> [INFORMATION GIVEN]:
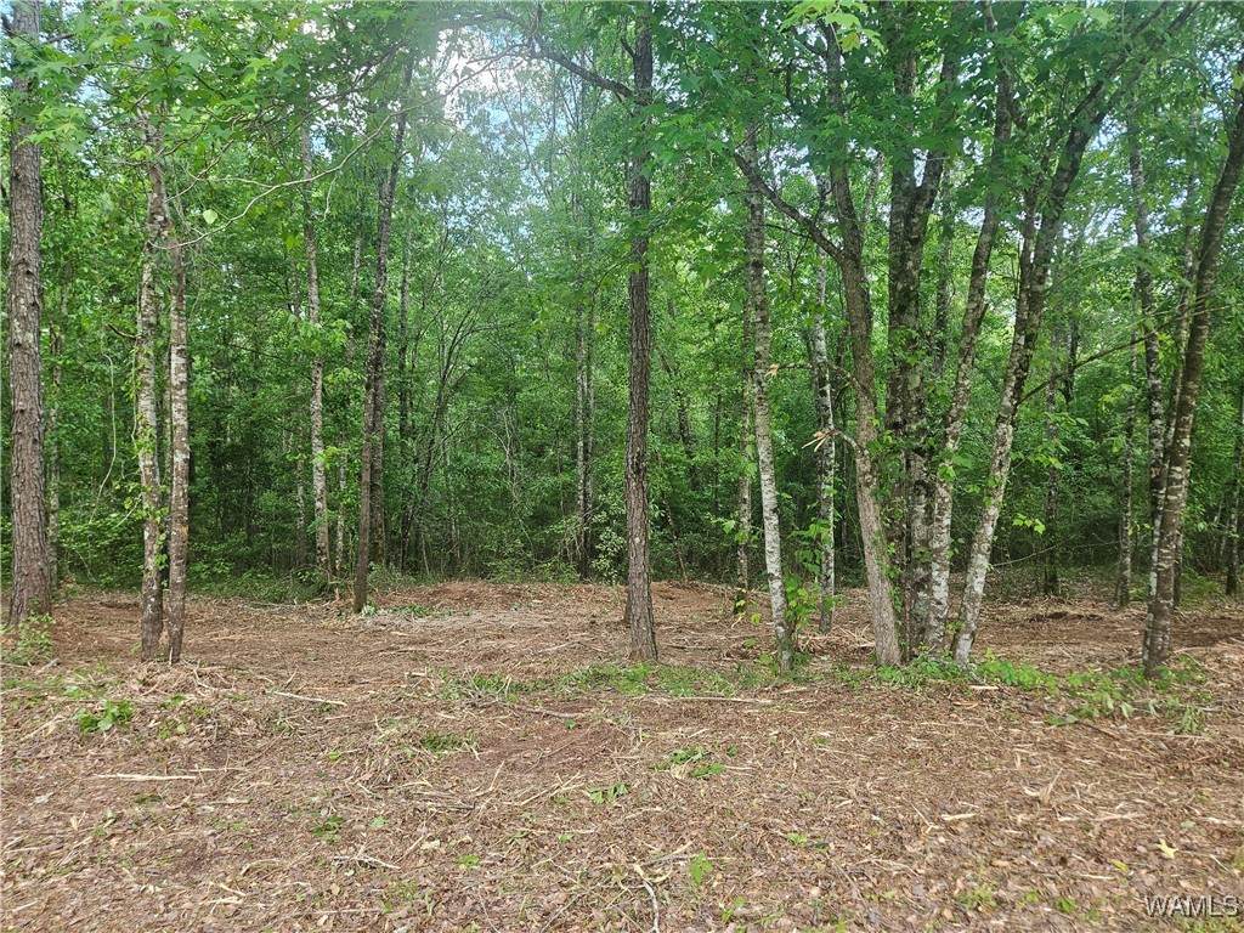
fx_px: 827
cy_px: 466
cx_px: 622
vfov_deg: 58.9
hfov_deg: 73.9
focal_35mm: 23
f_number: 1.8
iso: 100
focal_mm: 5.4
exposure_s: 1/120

> [WHAT IS NEEDED]: Apart from the pictures, which are to be omitted, every record must be transcribed exactly.

> [SOLVED EXERCISE]:
fx_px: 827
cy_px: 466
cx_px: 622
vfov_deg: 58.9
hfov_deg: 73.9
focal_35mm: 23
f_number: 1.8
iso: 100
focal_mm: 5.4
exposure_s: 1/120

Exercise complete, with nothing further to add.